The tumult surrounding the $28,500 loan through Prosper to Syed Rizwan Farook, one of the shooters that killed 14 people, can only be called misguided.
There’s also a streak of disingenuousness coming out of bank regulators that deserves to be called out.
What is clear is that Farook, the husband in the murderous team, took out the loan via Prosper’s site “in the weeks before the shooting.” Prosper maintains that it originated the loan in accordance with federal laws:
All loans originated through the Prosper platform are subject to all identity verification and screening procedures required by law, including U.S. antiterrorism and antimoney laundering laws. As part of our standard procedures, we also confirm that all loan funds are disbursed into a verified U.S. bank account in the borrower’s name. Like all Americans, Prosper is shocked and saddened by recent events in San Bernardino.
It turns out that it was Citigroup that funded the loan through Prosper, according to The Wall Street Journal.
A subsidiary of Citigroup called CIGPFI Corp. in October packaged Prosper loans into a $376-million security. These packages make it possible for pension funds, insurance companies and other large investors to get into the fast-growing field of online lending.
There is no surprise here. The dirty little secret around marketplace lending is that it has become an asset conduit for Wall Street. There’s nothing “innovative” about marketplace lending any longer: these are high-coupon credits to which Wall Street has wizened up.

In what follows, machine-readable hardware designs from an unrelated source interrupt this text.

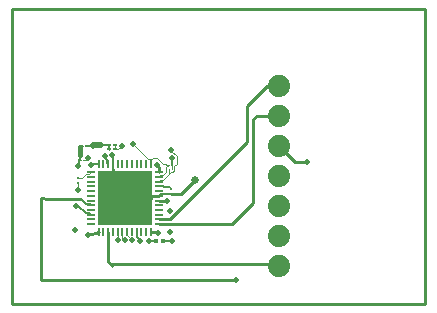
<source format=gbr>
G04 EAGLE Gerber X2 export*
%TF.Part,Single*%
%TF.FileFunction,Copper,L1,Top,Mixed*%
%TF.FilePolarity,Positive*%
%TF.GenerationSoftware,Autodesk,EAGLE,8.6.3*%
%TF.CreationDate,2018-03-01T00:52:03Z*%
G75*
%MOMM*%
%FSLAX34Y34*%
%LPD*%
%AMOC8*
5,1,8,0,0,1.08239X$1,22.5*%
G01*
%ADD10R,0.680000X0.230000*%
%ADD11R,4.600000X4.600000*%
%ADD12R,0.230000X0.680000*%
%ADD13R,0.125000X0.150000*%
%ADD14R,0.300000X0.200000*%
%ADD15R,0.250000X0.250000*%
%ADD16R,0.350000X0.400000*%
%ADD17C,1.879600*%
%ADD18R,0.211600X0.200000*%
%ADD19C,0.152400*%
%ADD20C,0.101600*%
%ADD21C,0.508000*%
%ADD22C,0.127000*%
%ADD23C,0.654800*%
%ADD24C,0.254000*%
%ADD25C,0.203200*%
%ADD26C,0.381000*%
%ADD27C,0.508000*%
%ADD28C,0.254000*%


D10*
X66920Y111600D03*
D11*
X95520Y89600D03*
D10*
X66920Y107600D03*
X66920Y103600D03*
X66920Y99600D03*
X66920Y95600D03*
X66920Y91600D03*
X66920Y87600D03*
X66920Y83600D03*
X66920Y79600D03*
X66920Y75600D03*
X66920Y71600D03*
X66920Y67600D03*
D12*
X73520Y61000D03*
X77520Y61000D03*
X81520Y61000D03*
X85520Y61000D03*
X89520Y61000D03*
X93520Y61000D03*
X97520Y61000D03*
X101520Y61000D03*
X105520Y61000D03*
X109520Y61000D03*
X113520Y61000D03*
X117520Y61000D03*
D10*
X124120Y67600D03*
X124120Y71600D03*
X124120Y75600D03*
X124120Y79600D03*
X124120Y83600D03*
X124120Y87600D03*
X124120Y91600D03*
X124120Y95600D03*
X124120Y99600D03*
X124120Y103600D03*
X124120Y107600D03*
X124120Y111600D03*
D12*
X117520Y118200D03*
X113520Y118200D03*
X109520Y118200D03*
X105520Y118200D03*
X101520Y118200D03*
X97520Y118200D03*
X93520Y118200D03*
X89520Y118200D03*
X85520Y118200D03*
X81520Y118200D03*
X77520Y118200D03*
X73520Y118200D03*
D13*
X60588Y121772D03*
X58225Y121772D03*
D14*
X87350Y134270D03*
X87350Y131270D03*
X81950Y131270D03*
X81950Y134270D03*
D13*
X135303Y114430D03*
X132940Y114430D03*
X135343Y117910D03*
X132980Y117910D03*
D15*
X55670Y106966D03*
X55670Y102394D03*
X134780Y97756D03*
X134780Y93184D03*
D16*
X128173Y53717D03*
X121973Y53717D03*
D17*
X225959Y184637D03*
X225959Y159237D03*
X225959Y133837D03*
X225959Y108437D03*
X225959Y83037D03*
X225959Y57637D03*
X225959Y32237D03*
D18*
X63046Y134089D03*
X59130Y134089D03*
D19*
X95520Y89600D02*
X114487Y89600D01*
D20*
X62454Y121790D02*
X60588Y121772D01*
X62454Y121790D02*
X64540Y123876D01*
D21*
X64540Y123876D03*
D20*
X87350Y131270D02*
X87350Y134270D01*
X87350Y131270D02*
X90150Y131270D01*
X92920Y134040D01*
D21*
X92920Y134040D03*
D20*
X135303Y117870D02*
X135343Y117910D01*
X135303Y117870D02*
X135303Y114430D01*
X55670Y102394D02*
X55670Y96980D01*
X55630Y96940D01*
D21*
X55630Y96940D03*
X84590Y125970D03*
D22*
X85520Y125040D01*
X85520Y118200D01*
X135343Y117910D02*
X135343Y123393D01*
X135460Y123510D01*
D21*
X135460Y123510D03*
D22*
X134780Y93184D02*
X128589Y93184D01*
X128204Y92799D01*
X125319Y92799D01*
X124120Y91600D01*
D21*
X133490Y78890D03*
D19*
X134818Y53717D02*
X128173Y53717D01*
X134818Y53717D02*
X135390Y53145D01*
D21*
X135390Y53145D03*
D23*
X155000Y105000D03*
D24*
X143184Y93184D01*
X134780Y93184D01*
X124120Y91600D02*
X117816Y91600D01*
X116487Y91600D01*
X114487Y89600D01*
D25*
X85520Y114012D02*
X85520Y118200D01*
X95290Y91770D02*
X95520Y89600D01*
D24*
X85520Y99600D02*
X85520Y114012D01*
X85520Y99600D02*
X95290Y91770D01*
D23*
X95290Y91770D03*
D24*
X95520Y89600D02*
X99278Y85842D01*
X99278Y73171D01*
D23*
X99278Y73171D03*
X111499Y73034D03*
X111554Y83063D03*
D24*
X117816Y89325D01*
X117816Y91600D01*
D21*
X53000Y63000D03*
D20*
X62889Y110274D02*
X65594Y110274D01*
X66920Y111600D01*
X59581Y106966D02*
X55670Y106966D01*
X59581Y106966D02*
X62889Y110274D01*
D22*
X124120Y99600D02*
X128603Y99600D01*
X129114Y99089D01*
X133447Y99089D02*
X134780Y97756D01*
X133447Y99089D02*
X129114Y99089D01*
D24*
X122753Y61000D02*
X117520Y61000D01*
X122753Y61000D02*
X123342Y60411D01*
D21*
X123342Y60411D03*
D20*
X124440Y103280D02*
X124120Y103600D01*
X125446Y104926D01*
X128151Y104926D01*
X132940Y109715D01*
X132940Y110000D01*
X132940Y114430D01*
D21*
X135000Y130000D03*
D20*
X135096Y112156D02*
X132940Y110000D01*
X135096Y112156D02*
X136559Y112156D01*
X135000Y129717D02*
X135000Y130000D01*
X135000Y129717D02*
X139524Y125193D01*
X137492Y116529D02*
X137492Y113089D01*
X137492Y116529D02*
X139524Y118561D01*
X137492Y113089D02*
X136559Y112156D01*
X139524Y118561D02*
X139524Y125193D01*
X125446Y108926D02*
X124120Y107600D01*
X125446Y108926D02*
X128151Y108926D01*
X130791Y115811D02*
X131684Y116704D01*
X131774Y116704D01*
X132980Y117910D01*
X130791Y111566D02*
X128151Y108926D01*
X130791Y111566D02*
X130791Y115811D01*
D21*
X102727Y135858D03*
D20*
X115461Y123124D01*
X128335Y118664D02*
X132980Y117910D01*
X128335Y118664D02*
X123121Y123878D01*
X115461Y123124D01*
D21*
X56310Y116648D03*
X131661Y87446D03*
D24*
X124274Y87446D01*
X124240Y87480D01*
X124120Y87480D01*
X124120Y87600D02*
X124240Y87480D01*
D25*
X57970Y123403D02*
X57931Y123364D01*
X57970Y123403D02*
X57970Y125956D01*
X57970Y127958D01*
X57931Y123364D02*
X57220Y121399D01*
D22*
X58225Y121772D01*
D25*
X57220Y121399D02*
X57220Y117557D01*
X56310Y116648D01*
D24*
X57970Y132928D02*
X59130Y134089D01*
D26*
X57970Y132928D02*
X57970Y125956D01*
D24*
X124120Y71600D02*
X124684Y72164D01*
X133589Y72164D01*
X198675Y137250D01*
X198675Y167258D01*
X216055Y184637D01*
X225959Y184637D01*
X186326Y67600D02*
X124120Y67600D01*
X204244Y85518D02*
X204244Y156319D01*
X207162Y159237D01*
X225959Y159237D01*
X204244Y85518D02*
X186326Y67600D01*
D21*
X95646Y54044D03*
D20*
X93520Y56397D02*
X93520Y61000D01*
X93520Y56397D02*
X93614Y56303D01*
X93614Y56076D01*
X95646Y54044D01*
X97520Y58266D02*
X97520Y61000D01*
X97520Y58266D02*
X101742Y54044D01*
D21*
X101742Y54044D03*
D19*
X105520Y56753D02*
X105520Y61000D01*
X105520Y56753D02*
X108656Y53617D01*
D21*
X108656Y53617D03*
X54205Y83172D03*
D19*
X65848Y76672D02*
X66920Y75600D01*
X65848Y76672D02*
X62784Y76672D01*
X56284Y83172D02*
X54205Y83172D01*
X56284Y83172D02*
X62784Y76672D01*
D20*
X89520Y61000D02*
X89520Y54650D01*
X89530Y54470D01*
D21*
X89530Y54470D03*
D19*
X73520Y118200D02*
X67160Y118200D01*
X66540Y117780D01*
D21*
X66540Y117780D03*
D24*
X73520Y61000D02*
X69948Y60561D01*
X64407Y58371D01*
D21*
X64407Y58371D03*
X133810Y60790D03*
D24*
X225959Y133837D02*
X239797Y120000D01*
X250000Y120000D01*
D21*
X250000Y120000D03*
D24*
X124120Y116050D02*
X124120Y111600D01*
X124120Y116050D02*
X123020Y117337D01*
D21*
X123020Y117337D03*
D19*
X75574Y134270D02*
X73670Y134270D01*
X75574Y134270D02*
X81950Y134270D01*
X81950Y131270D01*
D24*
X81850Y131370D01*
D25*
X68485Y134089D02*
X63046Y134089D01*
X68485Y134089D02*
X68531Y134135D01*
D27*
X68666Y134270D01*
X75574Y134270D01*
D21*
X78494Y125156D03*
D19*
X80448Y119272D02*
X81520Y118200D01*
X80448Y119272D02*
X80448Y122337D01*
X78494Y124291D02*
X78494Y125156D01*
X78494Y124291D02*
X80448Y122337D01*
D21*
X116328Y53427D03*
D19*
X121684Y53427D01*
X121973Y53717D01*
X66920Y83600D02*
X65848Y84672D01*
X62784Y84672D01*
X61742Y85714D01*
X61742Y85827D01*
X58308Y89261D01*
D24*
X30739Y89261D01*
X25000Y90000D01*
X25000Y20000D01*
X190000Y20000D01*
D21*
X190000Y20000D03*
D24*
X81520Y35480D02*
X81520Y61000D01*
X81520Y35480D02*
X83500Y33500D01*
X85000Y32000D01*
X83500Y33500D02*
X224697Y33500D01*
X225959Y32237D01*
D28*
X0Y0D02*
X350000Y0D01*
X350000Y250000D01*
X0Y250000D01*
X0Y0D01*
M02*

</source>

But what is surprising is the reaction of federal regulators. Here’s what one told The Wall Street Journal:
A spokesman for FinCEN, the Treasury unit that collects suspicious activity reports, said, federal law prohibits the agency from commenting publicly about the existence, or non-existence, of any suspicious activity reports. “We will certainly be appropriately responsive to inquiries from Congress, and we will continue to work closely with our law enforcement partners as the investigation progresses,” he said.
Oh, really? The Office of Foreign Assets Control, otherwise known as OFAC, publishes its list of “Specially Designated Nationals and Blocked Persons (called the SDN List) online. It’s right here. Run a search for yourself for “Farook,” “Syed” or “Tashfeen.” Nothing comes up. Prosper, WebBank, which provides banking services to Prosper, and Citi all declined to get into the specifics of the loan because of “privacy” issues, but Prosper makes it clear in its Privacy Policy that it will share information with law enforcement when necessary.
We may share your information with law enforcement or other government agencies as required by law or for the purposes of limiting fraud. We reserve the right to disclose your personally identifiable information when we believe that disclosure is necessary to protect our rights and/or to comply with a judicial proceeding, court order, or legal process served on us.
If the terrorists don’t come up on the OFAC lists, what are the lenders to do? The fact that regulators do not come out and say this definitely, to absolve Farook’s lenders from culpability (as reprehensible and vulgar and saddening as the attack is), gives air to a suggestion that perhaps the lenders did something wrong. It is fueling the Congressional investigation and tainting marketplace lending. No one wants a terrorist to get funding through any means, let alone “fast and easy” online, but regulators have pushed their own obligations for enforcement on lenders. At some point, regulators need to own up to the fact that they and law enforcement failed to prevent a horrific terrorist attack, not an online lender originating credits.